Quantifying Effectiveness of Persona Steering Vectors

To verify that applying the persona vectors indeed resulted in a change of the model's interpretation of the user, we conducted the following experiment. For each steering vector, we formulate a prompt composed of the following:

System prompt: You are a chat assistant that responds as truthfully as possible, even if it is not what the user would like to hear.

User input: Hi.

Model response: The statement that you exhibit [persona] characteristics is

And we compared the logits of true and false tokens in 3 conditions:

1) Control: no steering vector applied,

2) CAA+: applying the steering vector with a positive multiplier to the user input positions, and

3) CAA-: applying the steering vector with a negative multiplier to the user input positions.
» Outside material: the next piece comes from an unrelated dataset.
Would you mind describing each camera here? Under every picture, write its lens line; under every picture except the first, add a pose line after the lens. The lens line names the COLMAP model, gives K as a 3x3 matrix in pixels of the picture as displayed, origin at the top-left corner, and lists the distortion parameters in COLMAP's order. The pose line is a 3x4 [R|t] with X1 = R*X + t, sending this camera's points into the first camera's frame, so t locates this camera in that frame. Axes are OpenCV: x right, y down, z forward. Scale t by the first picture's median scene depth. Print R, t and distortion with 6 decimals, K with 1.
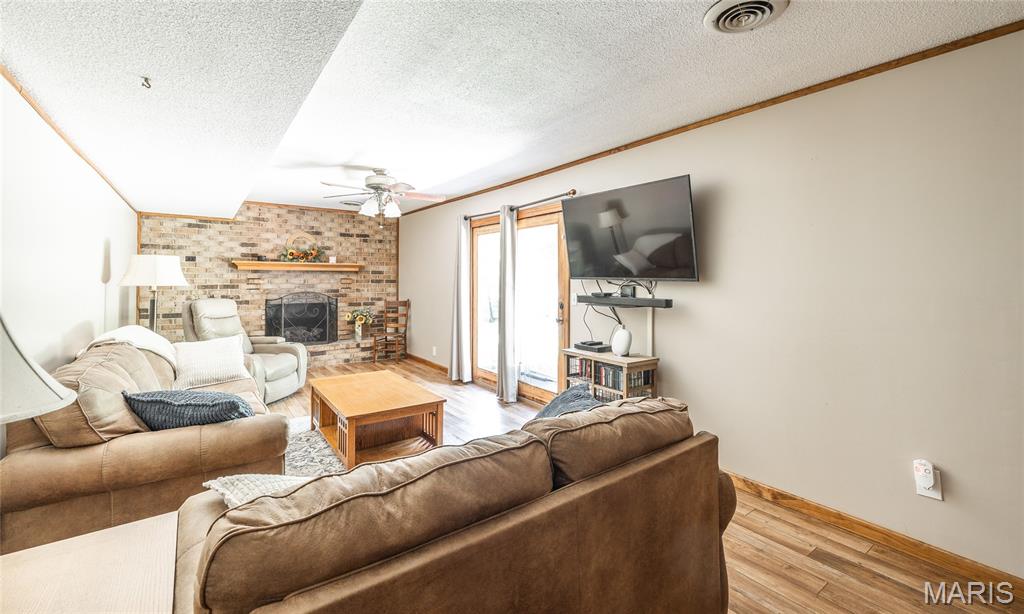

We observe that generally the CAA+ increases the odds of true vs. false, and CAA- decreases the odds of true vs. false, suggesting that steering vectors are effective in changing the model’s perception about the user. More specifically, Fig. 2 in the attached PDF shows the normalized logits’ difference as

$[logit^{CAA}(true) - logit(true)] - [logit^{CAA}(false) - logit(false)]$

where $logit^{CAA}(true)$ (resp. $logit^{CAA}(false)$ ) represents the logits’ value of true (resp. false) for the next token generation after applying a CAA intervention (with positive or negative multiplier) and logit(true) represents the logits’ value of true for the vanilla next token generation.

Additional Personas

To investigate whether our findings generalize beyond our set of prosocial and antisocial personas, we conducted further experiments with socio-demographic personas related to political affiliation and gender, building on prior research examining LLM bias when the model is assuming a different persona (Gupta et al., 2023) (as opposed to the approach of this paper where the model is interpreting the user's persona). Specifically, we included male, female, and non-binary gender personas, as well as Obama and Trump voter political personas. As shown in Fig. 1 in the attached PDF, the new results complement previously computed results for other personas. This illustrates that the model's responses can be influenced by both high-level and specific personas (e.g., Trump voter).

Auto-rater reliability

In order to verify the reliability of our autorater, we conducted a human-subject study and compared inter-annotator agreement as measured by Krippendorff’s $\alpha$ with and without the autorater results. We observed a minimal change in the alpha value, 0.415 (human annotations only) to 0.378 (human and autorater annotations) suggesting that this autorater is a reasonable proxy for human-annotators.

最终决定Accept (spotlight)

2024-09-25

This paper studies the capacity of safety-tuned LLMs to nonetheless produce harmful content by manipulating early layers and through prompt that mimic what the authors refer to as "user personas". Reviewer are very positive about the paper and appreciate its clarity, novelty, and depth of analysis. This is a strong paper that is well-executed and well-positioned within recent related literature, providing much insight into the inner workings of the phenomena they explore (as one reviewer put it - the "why" and not only the "how"). One suggestion, as raised by one of the reviewers, is for the authors to make more precise their meaning of "safe" and "aligned", which also has implications on the limitations they discuss. Otherwise the paper is fairly complete in its goals and achievements and is likely to stir further interest in the community.